The glass top doesn't play well with heavy cast iron pots. The Creuset pot gets a nice second life. Everything works out.
 
pixelmountain said:
Dakotas Dad said:
My wife points out that it looks like a LeCreuset stock pot on the stove top, and that I best not EVER think about re-purposing any of hers.

She is correct, all around. It is indeed a Creuset pot. It's mine - I am the cook (and the wife). But it was damaged by former roommates who didn't understand the "no metal utensils" rule. I decided years ago to let it become a wood stove humidifier.

The decision was even easier when we bought a glass-topped stove. Our house is all electric - no gas/propane. I grew up with gas stoves so it took me a while to get used to this, but once we got the glass-topped stove I've been happy.

The glass top doesn't play well with heavy cast iron pots. The Creuset pot gets a nice second life. Everything works out.

We are 14 years into using a Frigidaire Gallery Glass top.. never a problem with the LeCreuset pots and pans. We do have a big dinger in the enamel of the cook top surround from a glass plate that got dropped on it.. been on my list of things to fix for a couple years.
 
Dakotas Dad said:
We are 14 years into using a Frigidaire Gallery Glass top.. never a problem with the LeCreuset pots and pans. We do have a big dinger in the enamel of the cook top surround from a glass plate that got dropped on it.. been on my list of things to fix for a couple years.

You're right of course. They can be used. Another factor is that this pot is significantly bigger than our biggest burner. I do have a smaller Creuset pot that I still use once in a while. Anyway, along with the damage it just seemed easier to retire the bigger pot.
 
Beetle-Kill said:
I'm curious if anyone will chime in about the caulk vs. grout for the reveal? I'm thinking after Pixels description, that with thinset on the sides of the platform there should be few if any spaces that would allow the cap to flex inward towards the platform. Even a hard bump with a vacumn cleaner probably wouldn't do anything. I think the grout would be the better way to go. Any others?

I'm curious, too.

There actually is a little flex around the edges of the stainless. The thinset didn't "glue" them down as much as we had hoped. But I'm thinking that if I do grout that gap, I would start by scraping some grout up under the stainless edge as a filler and letting that set first.
 
pixelmountain said:
Beetle-Kill said:
I'm curious if anyone will chime in about the caulk vs. grout for the reveal? I'm thinking after Pixels description, that with thinset on the sides of the platform there should be few if any spaces that would allow the cap to flex inward towards the platform. Even a hard bump with a vacumn cleaner probably wouldn't do anything. I think the grout would be the better way to go. Any others?

I'm curious, too.

There actually is a little flex around the edges of the stainless. The thinset didn't "glue" them down as much as we had hoped. But I'm thinking that if I do grout that gap, I would start by scraping some grout up under the stainless edge as a filler and letting that set first.

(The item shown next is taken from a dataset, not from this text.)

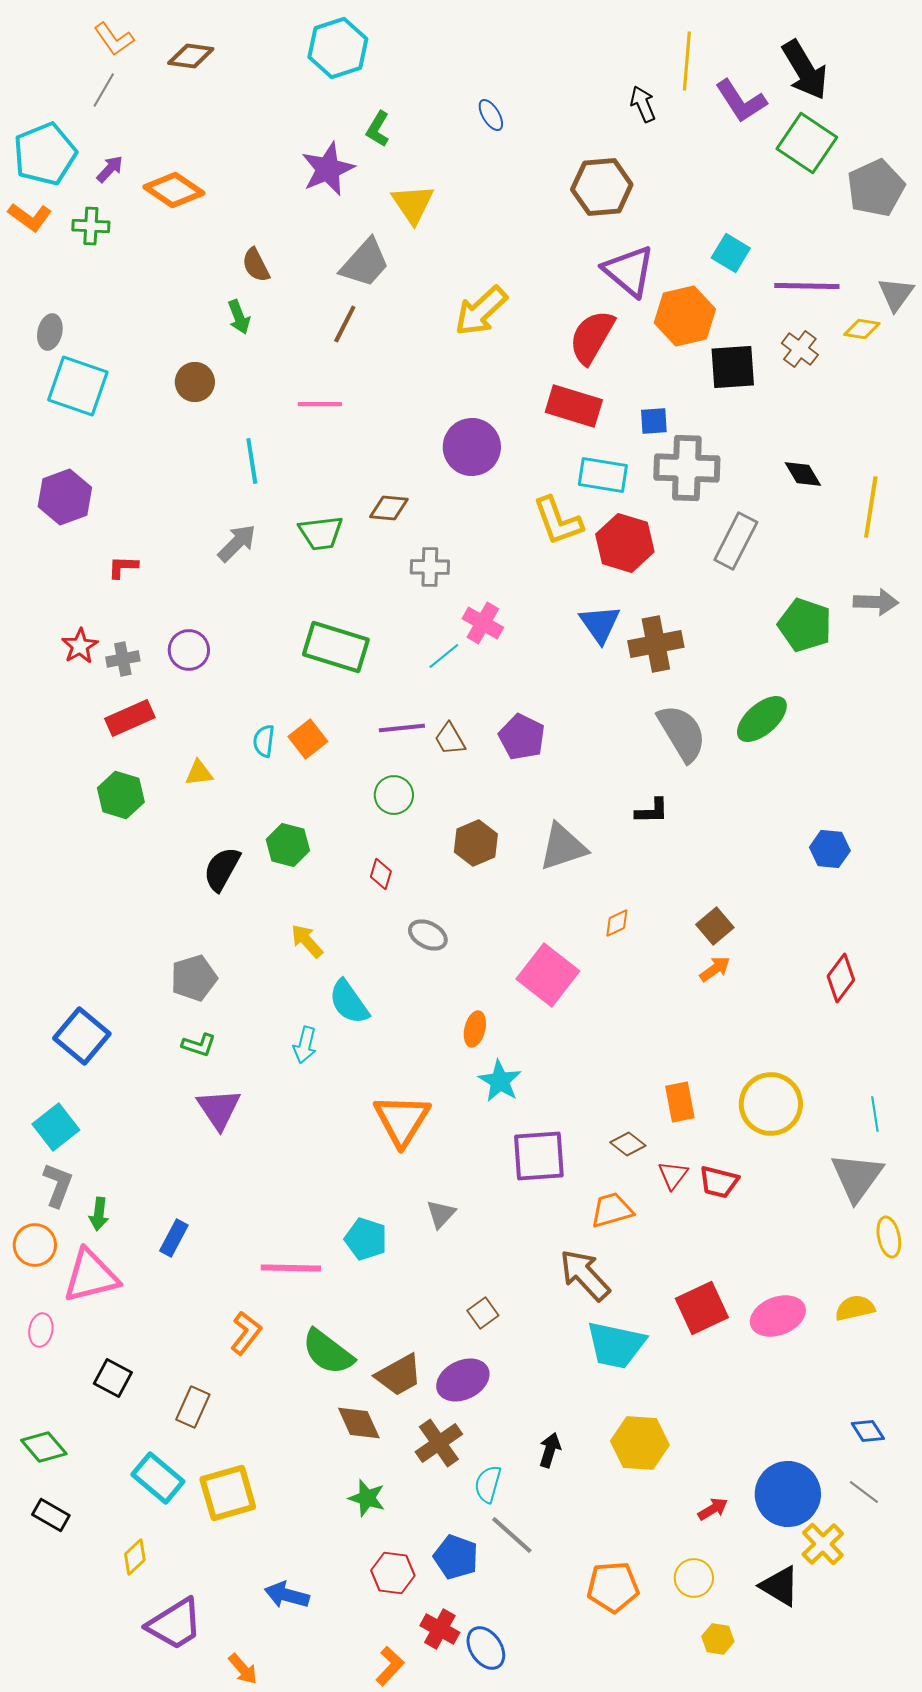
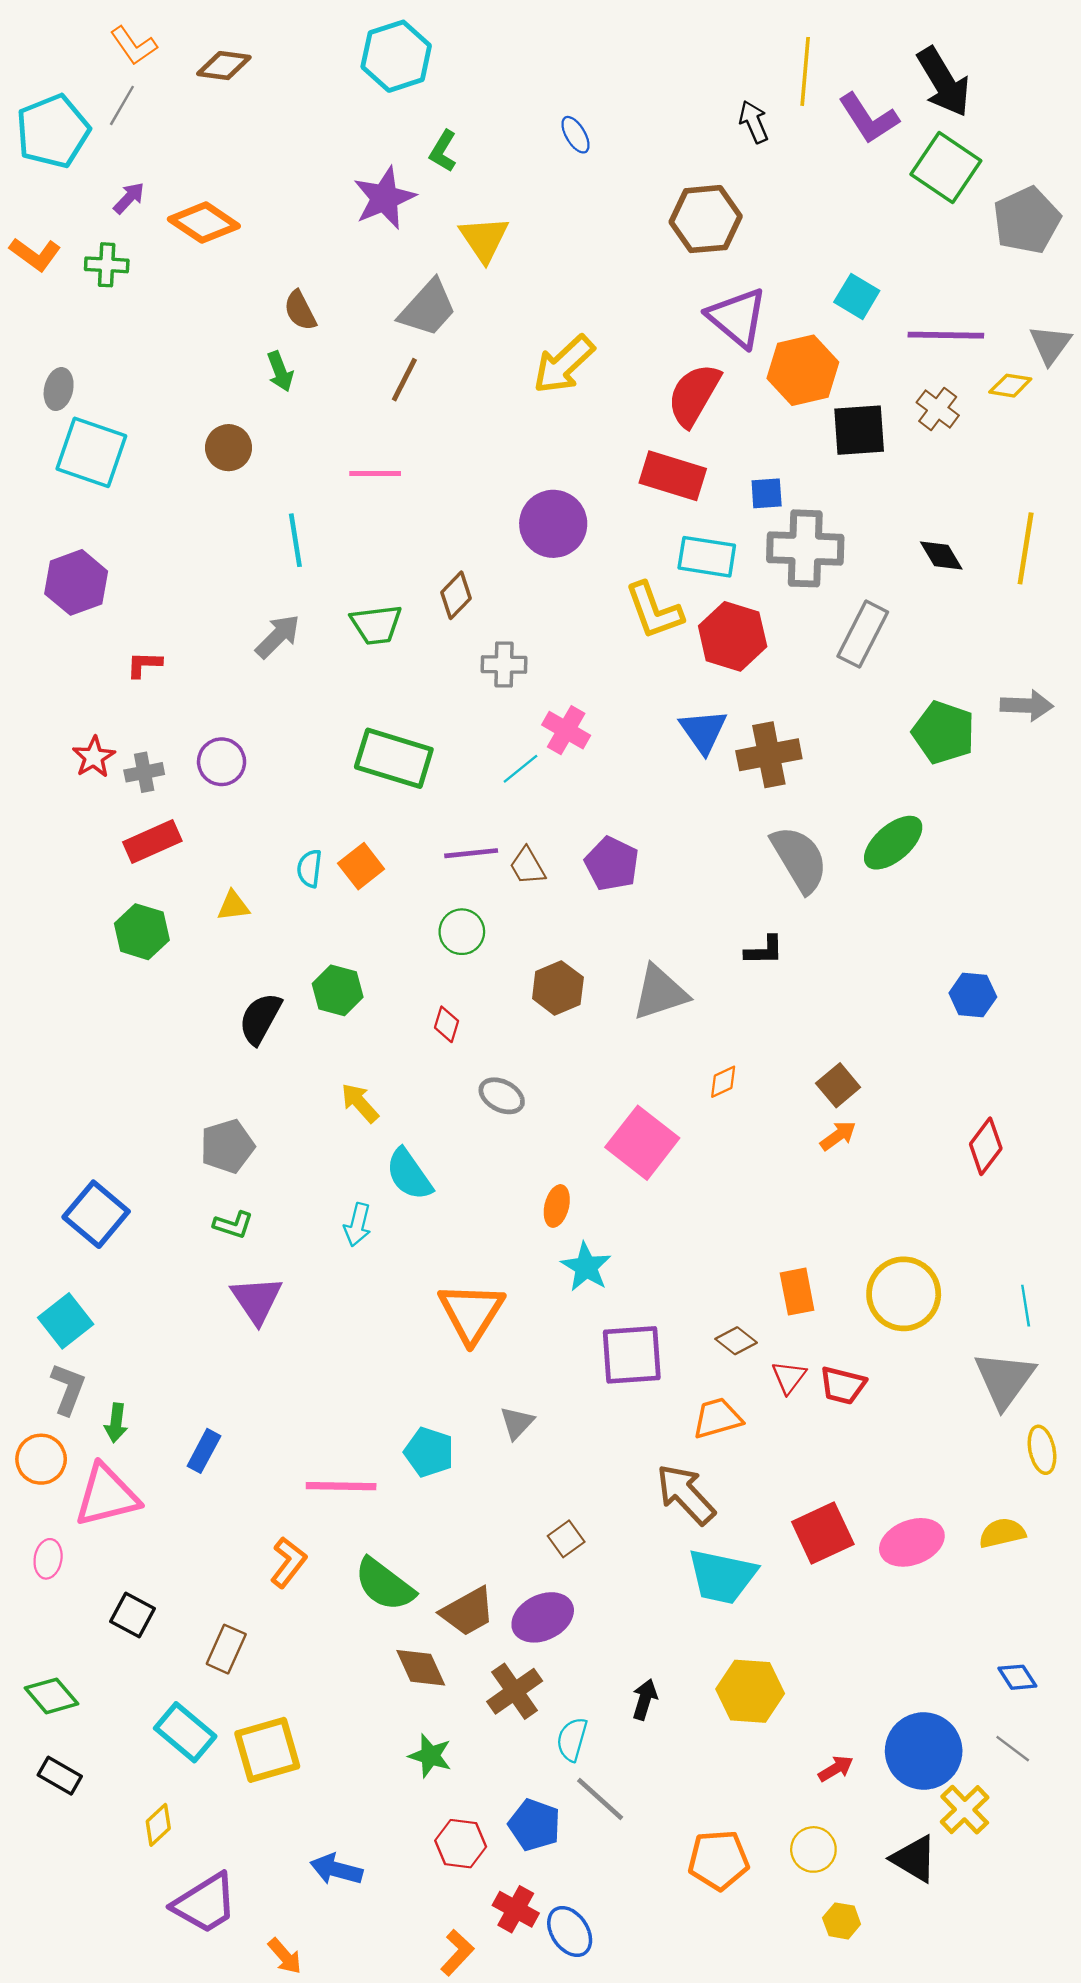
cyan pentagon: (45, 154) -> (53, 131), moved
yellow line: (871, 507) -> (1026, 548), moved
brown diamond: (389, 508) -> (456, 595), turned -51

Yes, that's why I asked about the install--it sounds very tricky to get it to fit perfectly, and you did a great job considering the challenges. I agree that filling that void as much as possible would provide durability. I was thinking something that would flow well at first, like epoxy, but then realized that probably would have poor heat durability. Maybe grout would be good, if you could figure a way to force it in. Maybe a frosting applicator, or something out of a caulk gun?

And how about a very small trim rail around the bottom, to take impacts? It could be painted to match.